**DATA:**
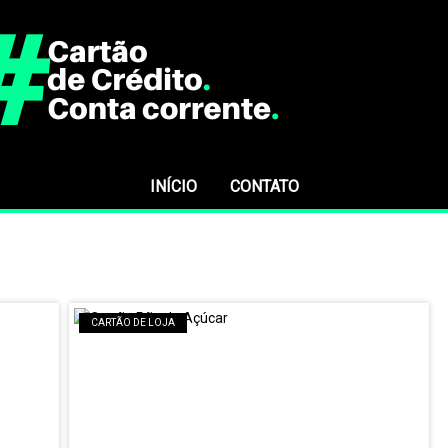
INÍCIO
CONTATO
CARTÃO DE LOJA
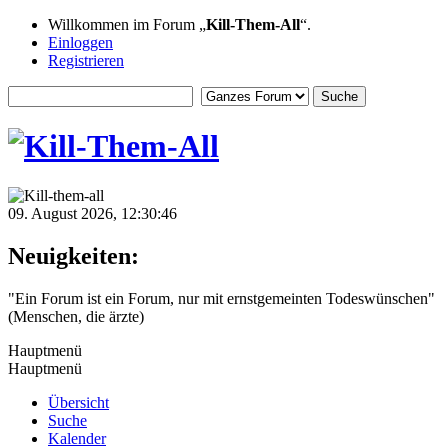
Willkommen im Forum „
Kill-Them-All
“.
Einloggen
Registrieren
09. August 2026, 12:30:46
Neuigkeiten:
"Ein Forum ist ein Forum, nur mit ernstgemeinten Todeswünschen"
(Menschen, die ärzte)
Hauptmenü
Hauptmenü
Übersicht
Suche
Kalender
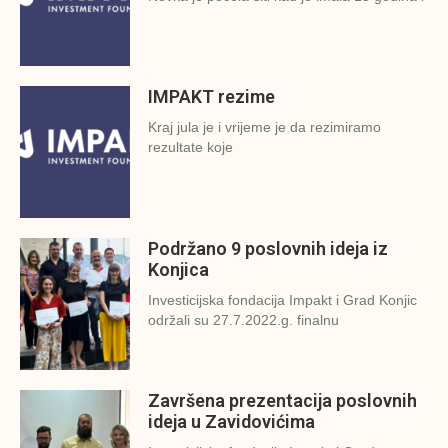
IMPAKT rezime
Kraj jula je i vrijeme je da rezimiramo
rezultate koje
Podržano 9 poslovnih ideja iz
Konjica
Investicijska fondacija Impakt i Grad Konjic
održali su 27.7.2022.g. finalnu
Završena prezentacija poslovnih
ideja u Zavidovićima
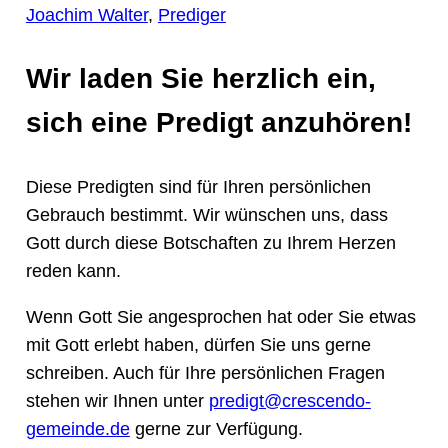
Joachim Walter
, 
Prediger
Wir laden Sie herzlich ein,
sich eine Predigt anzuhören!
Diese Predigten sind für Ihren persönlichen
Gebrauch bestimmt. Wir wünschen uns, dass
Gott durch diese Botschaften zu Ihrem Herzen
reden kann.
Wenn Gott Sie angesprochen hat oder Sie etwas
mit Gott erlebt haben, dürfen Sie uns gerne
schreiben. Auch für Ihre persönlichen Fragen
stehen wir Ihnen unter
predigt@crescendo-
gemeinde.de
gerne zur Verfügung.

**WHAT THE TASK REQUIRES:**
Write out the text of the material again, substituting "Board" for each occurrence of "Forum" and changing nothing else. Leave the pictures out.

**EXPECTED ANSWER:**
INÍCIO
CONTATO
CARTÃO DE LOJA
Willkommen im Board „
Kill-Them-All
“.
Einloggen
Registrieren
09. August 2026, 12:30:46
Neuigkeiten:
"Ein Board ist ein Board, nur mit ernstgemeinten Todeswünschen"
(Menschen, die ärzte)
Hauptmenü
Hauptmenü
Übersicht
Suche
Kalender
IMPAKT rezime
Kraj jula je i vrijeme je da rezimiramo
rezultate koje
Podržano 9 poslovnih ideja iz
Konjica
Investicijska fondacija Impakt i Grad Konjic
održali su 27.7.2022.g. finalnu
Završena prezentacija poslovnih
ideja u Zavidovićima
Joachim Walter
, 
Prediger
Wir laden Sie herzlich ein,
sich eine Predigt anzuhören!
Diese Predigten sind für Ihren persönlichen
Gebrauch bestimmt. Wir wünschen uns, dass
Gott durch diese Botschaften zu Ihrem Herzen
reden kann.
Wenn Gott Sie angesprochen hat oder Sie etwas
mit Gott erlebt haben, dürfen Sie uns gerne
schreiben. Auch für Ihre persönlichen Fragen
stehen wir Ihnen unter
predigt@crescendo-
gemeinde.de
gerne zur Verfügung.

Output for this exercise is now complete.